[Exercise text Boundary: Start]
DMA enabled?

P

PCportinc

Is the below advice good for a PI PC?
I have a 3.68gb hdd.

"You can enable DMA by
going to Device Manager under System Properties. Under
the list, find the drive you want to enable for DMA.
Right click on the item and hit Properties. Click the
Settings tab and check the DMA box. In order to work,
your BIOS must support DMA and you must have the right
bus mastering drivers installed. These drivers usually
come with a new motherboard or machine."

how do i know which bus mastering drivers I have or if BIOS
supports DMA?
 
K

kony

Is the below advice good for a PI PC?
I have a 3.68gb hdd.

"You can enable DMA by
going to Device Manager under System Properties. Under
the list, find the drive you want to enable for DMA.
Right click on the item and hit Properties. Click the
Settings tab and check the DMA box. In order to work,
your BIOS must support DMA and you must have the right
bus mastering drivers installed. These drivers usually
come with a new motherboard or machine."

how do i know which bus mastering drivers I have or if BIOS
supports DMA?

Just go ahead and enable it in device manager, and if there's a problem
after rebooting, disable it again.
[Exercise text Boundary: End]
[Given information Boundary: Start]
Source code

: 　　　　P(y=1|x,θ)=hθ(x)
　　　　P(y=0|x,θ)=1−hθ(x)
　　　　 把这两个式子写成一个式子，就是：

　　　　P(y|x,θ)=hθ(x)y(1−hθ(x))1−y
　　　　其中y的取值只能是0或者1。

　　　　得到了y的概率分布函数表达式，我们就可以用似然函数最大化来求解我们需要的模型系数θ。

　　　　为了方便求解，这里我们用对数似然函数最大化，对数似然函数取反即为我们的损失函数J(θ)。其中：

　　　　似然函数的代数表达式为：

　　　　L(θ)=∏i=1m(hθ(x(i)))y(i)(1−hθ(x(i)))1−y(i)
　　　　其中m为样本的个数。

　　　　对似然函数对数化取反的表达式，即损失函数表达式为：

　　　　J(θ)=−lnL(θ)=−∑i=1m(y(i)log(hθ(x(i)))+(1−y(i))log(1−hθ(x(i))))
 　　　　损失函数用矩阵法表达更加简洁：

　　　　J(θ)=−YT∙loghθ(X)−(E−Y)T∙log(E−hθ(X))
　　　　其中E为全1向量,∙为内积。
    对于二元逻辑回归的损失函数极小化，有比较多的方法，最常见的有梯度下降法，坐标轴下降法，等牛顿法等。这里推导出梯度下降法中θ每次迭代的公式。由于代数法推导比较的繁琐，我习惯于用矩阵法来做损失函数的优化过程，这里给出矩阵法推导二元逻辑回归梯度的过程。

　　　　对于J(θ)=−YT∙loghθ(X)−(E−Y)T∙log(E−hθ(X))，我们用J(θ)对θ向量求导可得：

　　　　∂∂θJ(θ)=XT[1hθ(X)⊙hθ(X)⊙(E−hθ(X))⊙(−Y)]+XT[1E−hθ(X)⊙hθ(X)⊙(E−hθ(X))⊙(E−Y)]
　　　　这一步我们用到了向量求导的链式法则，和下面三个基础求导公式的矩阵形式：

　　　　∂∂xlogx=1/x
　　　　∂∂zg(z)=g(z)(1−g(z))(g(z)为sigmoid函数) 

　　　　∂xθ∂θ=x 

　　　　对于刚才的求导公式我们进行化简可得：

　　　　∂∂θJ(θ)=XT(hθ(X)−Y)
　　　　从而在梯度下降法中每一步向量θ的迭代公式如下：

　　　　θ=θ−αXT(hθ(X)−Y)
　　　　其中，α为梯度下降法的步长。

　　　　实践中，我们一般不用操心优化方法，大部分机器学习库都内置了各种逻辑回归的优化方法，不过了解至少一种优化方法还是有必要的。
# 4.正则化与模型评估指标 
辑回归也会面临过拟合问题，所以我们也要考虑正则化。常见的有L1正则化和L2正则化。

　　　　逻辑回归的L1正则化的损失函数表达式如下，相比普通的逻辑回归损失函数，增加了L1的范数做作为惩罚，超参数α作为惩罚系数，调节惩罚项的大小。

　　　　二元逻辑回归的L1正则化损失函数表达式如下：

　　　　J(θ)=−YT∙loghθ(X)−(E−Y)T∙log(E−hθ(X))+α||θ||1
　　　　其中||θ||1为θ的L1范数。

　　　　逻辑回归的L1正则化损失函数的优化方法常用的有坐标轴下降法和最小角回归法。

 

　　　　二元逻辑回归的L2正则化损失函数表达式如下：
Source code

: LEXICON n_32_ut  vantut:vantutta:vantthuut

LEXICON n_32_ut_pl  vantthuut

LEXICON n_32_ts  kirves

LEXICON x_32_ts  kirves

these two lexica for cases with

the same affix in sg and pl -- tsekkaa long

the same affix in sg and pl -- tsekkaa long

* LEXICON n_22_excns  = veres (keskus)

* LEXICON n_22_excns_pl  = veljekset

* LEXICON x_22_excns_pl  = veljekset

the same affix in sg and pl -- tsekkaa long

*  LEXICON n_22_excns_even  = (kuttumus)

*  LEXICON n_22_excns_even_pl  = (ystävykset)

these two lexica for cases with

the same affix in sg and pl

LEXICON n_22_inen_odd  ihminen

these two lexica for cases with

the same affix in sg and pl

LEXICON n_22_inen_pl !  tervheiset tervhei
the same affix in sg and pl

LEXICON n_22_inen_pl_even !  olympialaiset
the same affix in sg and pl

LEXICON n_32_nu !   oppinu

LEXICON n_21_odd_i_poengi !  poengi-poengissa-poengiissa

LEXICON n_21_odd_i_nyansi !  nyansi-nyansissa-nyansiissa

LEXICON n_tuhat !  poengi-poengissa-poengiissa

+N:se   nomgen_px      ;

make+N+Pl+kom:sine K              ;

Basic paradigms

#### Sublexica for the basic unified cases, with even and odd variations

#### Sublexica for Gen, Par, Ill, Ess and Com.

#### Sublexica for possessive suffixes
[Given information Boundary: End]
_Exercise description_:
Carry on the forum thread about enabling DMA on an older hard drive from its last reply. The lines have no connection to the forum thread about enabling DMA.

_Response to the exercise_:
You make no mention of systems specifics... "PI PC" is a little vague.
Mention of motherboard make/model/chipset, operating system, are useful
bits of info.
 
M

Mike Walsh

You can usually use the standard windows drivers, which are installed by default. Every motherboard made in the last five years supports DMA. If DMA is not supported by a device it will be grayed out.
 
K

kony

You can usually use the standard windows drivers, which are
installed by default. Every motherboard made in the last five
years supports DMA. If DMA is not supported by a device it
will be grayed out.

It reads a bit like you're assuming the system is newer than "P1" tends
to suggest, and also the OS... Win95 didn't include busmaster drivers for
most of the latter socket 7 chipsets. Also a device that won't support
DMA may not always cause the DMA box to be greyed out, at least not on
Win98 and older... don't know about Win2K and newer, I don't recall ever
trying a pre-DMA drive on Win2K or newer.
 
K

kony

no idea.

make/model/chipset, operating system, are useful

sony vaio pcv-120 200mhz win98se.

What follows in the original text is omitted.